▶ **Tasks to perform**
A: Name every person mentioned in the piece on strategic questions.
B: Carry on the piece on strategic questions from the point where it stops.

Are you making sure the strategic questions you use are “open, neutral, and lean”?

There is a lot on the Brainzooming blog about the value of collecting and asking great strategic questions. Complementing those articles, a recent piece from the Pointer Review Project Blog by Jason Fry on the ESPN website highlighted a recommended strategic question formula. The recommendation comes via John Sawatsky, a well-known Canadian investigative reporter.

Sawatsky uses a method he developed systematically over the last thirty years that centers on open, neutral, and lean questions. The breakthrough to his strategic question formula occurred working with students to conduct research for a book on Prime Minister Brian Mulroney. Each week during the project, he gave all his students the same questions to ask potential interviewees. He expected some students to be good interviewers and some not so good, but nearly without fail, the type of question determined success more than an individual interviewer’s skills.

▶ **Dataset section**
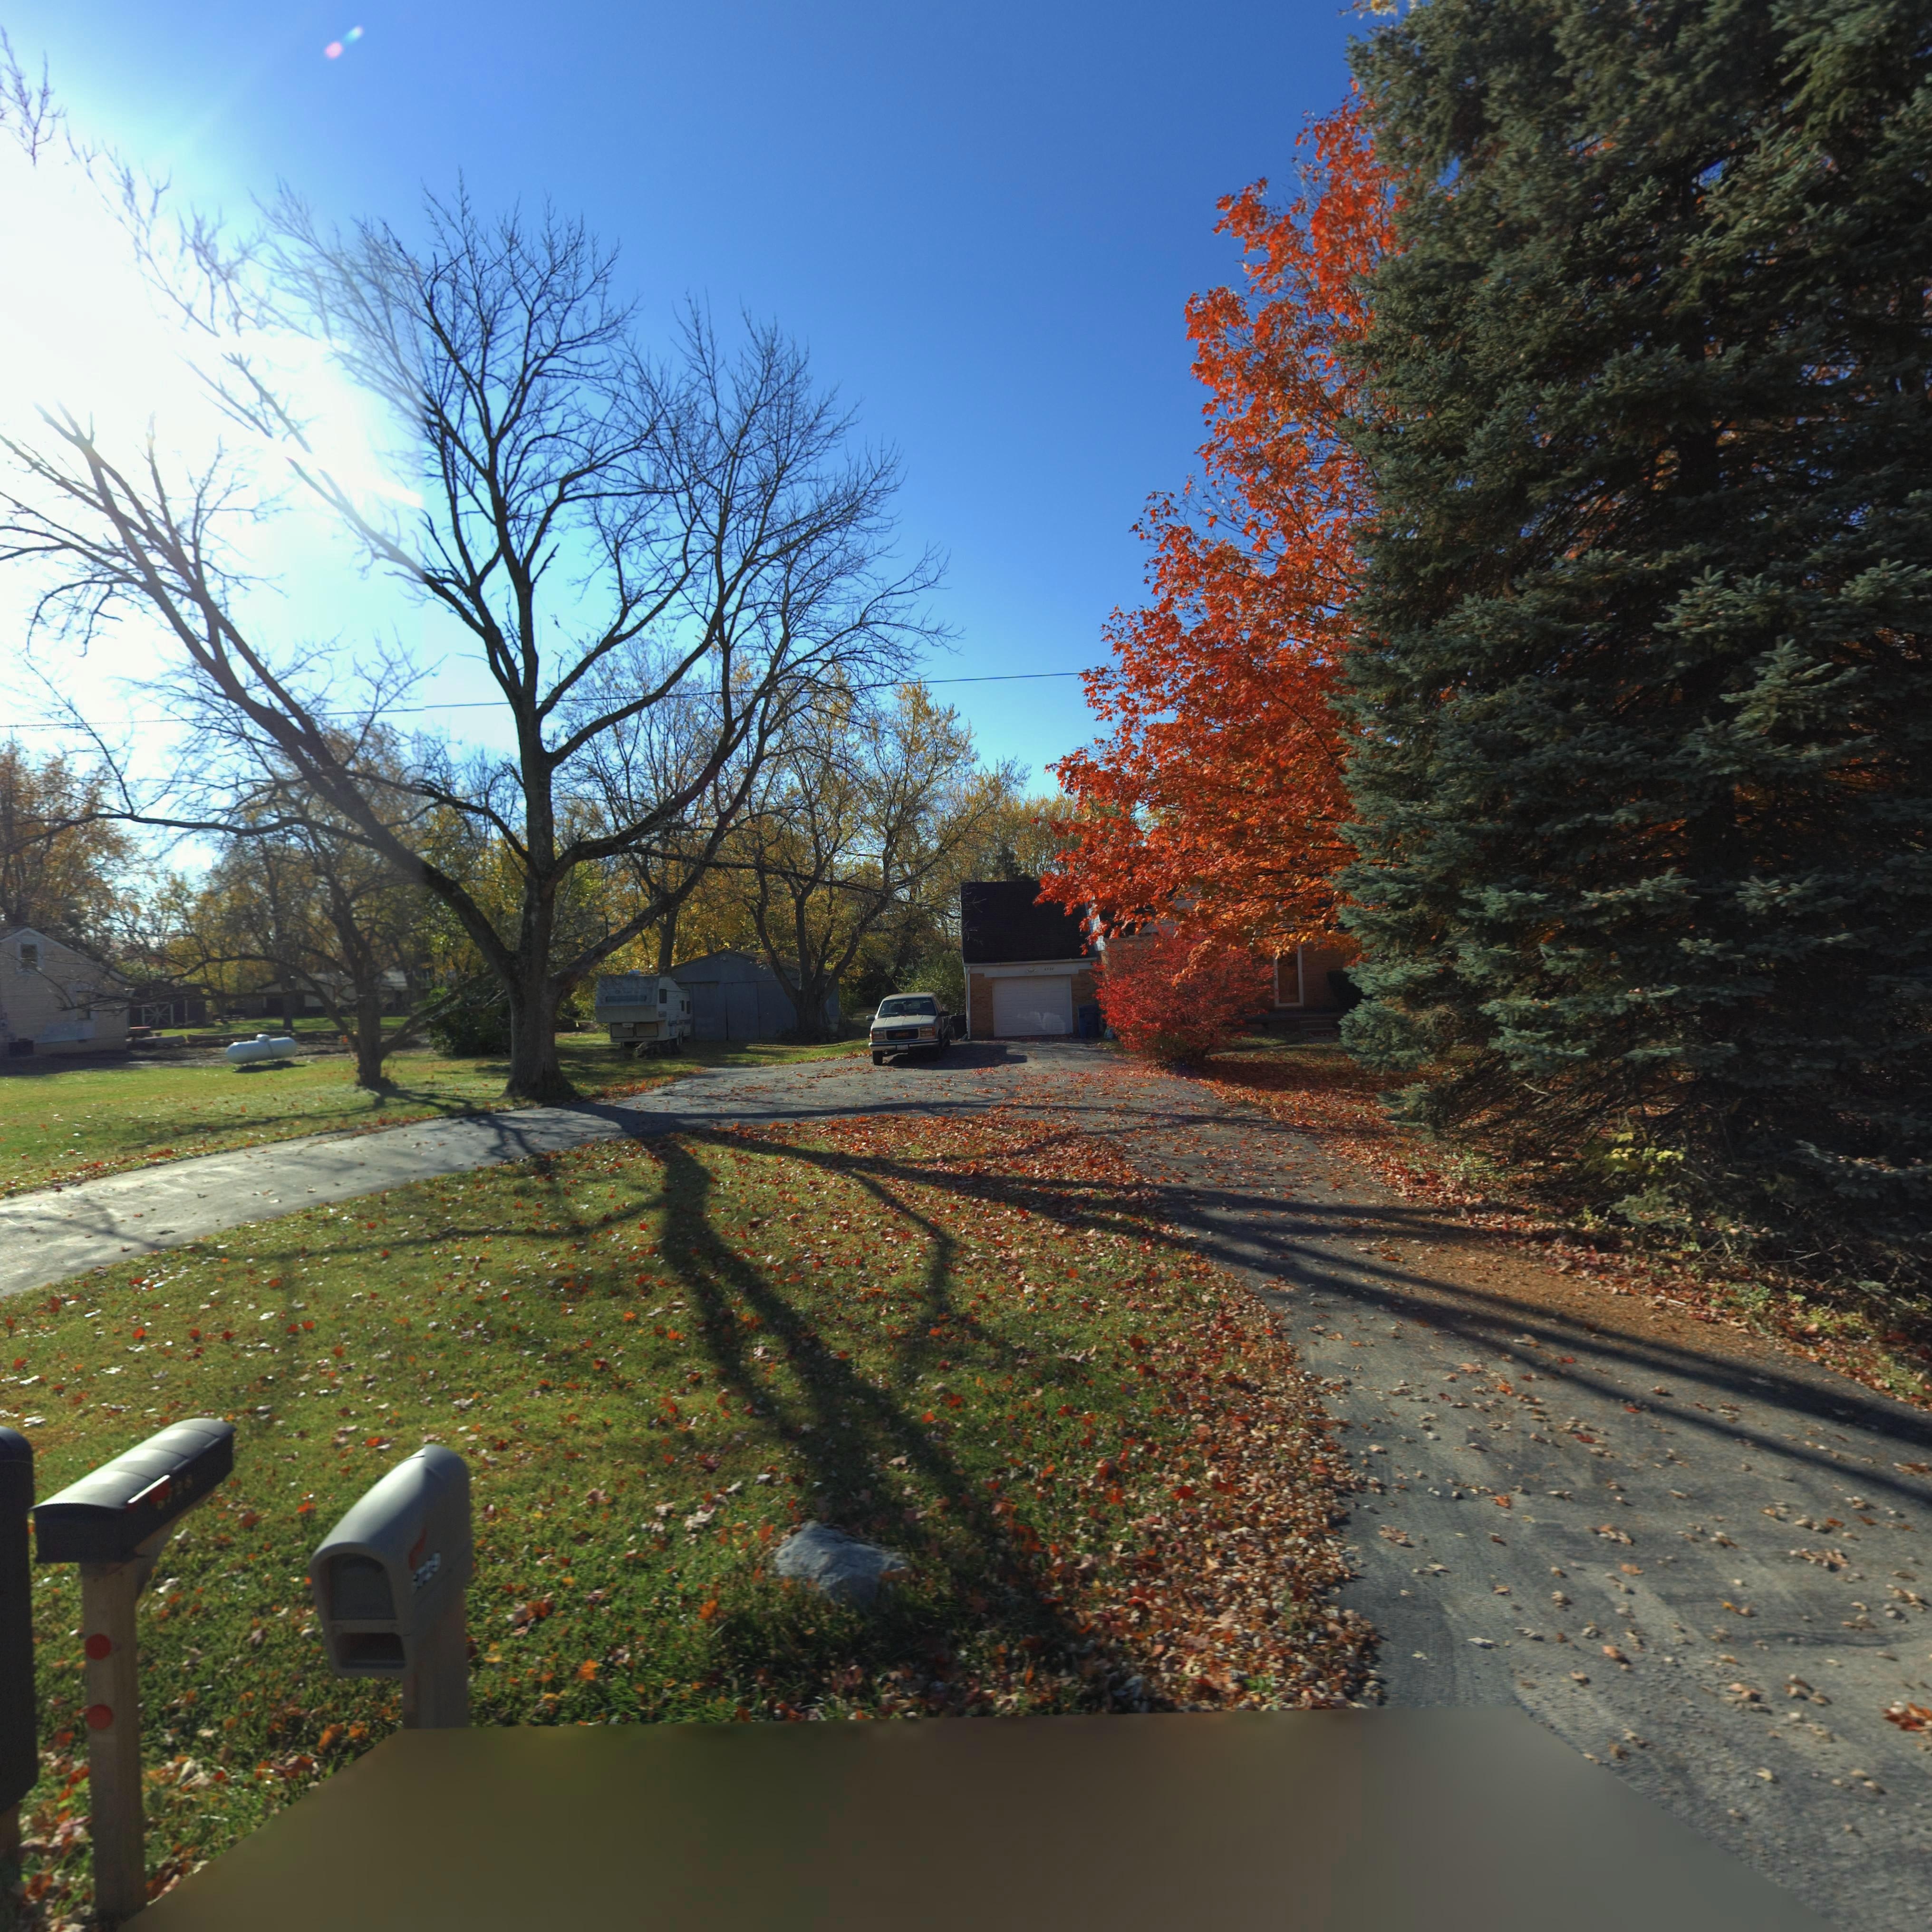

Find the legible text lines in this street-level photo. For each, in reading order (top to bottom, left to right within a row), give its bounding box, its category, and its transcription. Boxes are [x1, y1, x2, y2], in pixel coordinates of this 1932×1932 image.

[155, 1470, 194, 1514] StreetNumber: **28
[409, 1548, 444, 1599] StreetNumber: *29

▶ **Answer set**
A: Jason Fry, John Sawatsky, Brian Mulroney

B:
Sawatsky found that “open, neutral, and lean” questions were consistently more successful at getting interview sources to open up with answers that yielded useful information and insight.

What are Open, Lean, and Neutral Questions?

Here are the three characteristics and how they play into the strategic question formula:

  • Open questions – These can’t be answered with a “yes” or “no.” Open questions probe on what, how, and why.
  • Neutral questions – The queries avoid adding value statements and judgments, which distract and bias the respondent.
  • Lean questions – As the name suggests, these are brief and conceptually simple. Lean questions keep the respondent on point and don’t allow them to pick and choose what they want to answer.

This strategic question formula is an intriguing guide in not only developing new questions, but checking those already in use to make sure they’re as productive as possible.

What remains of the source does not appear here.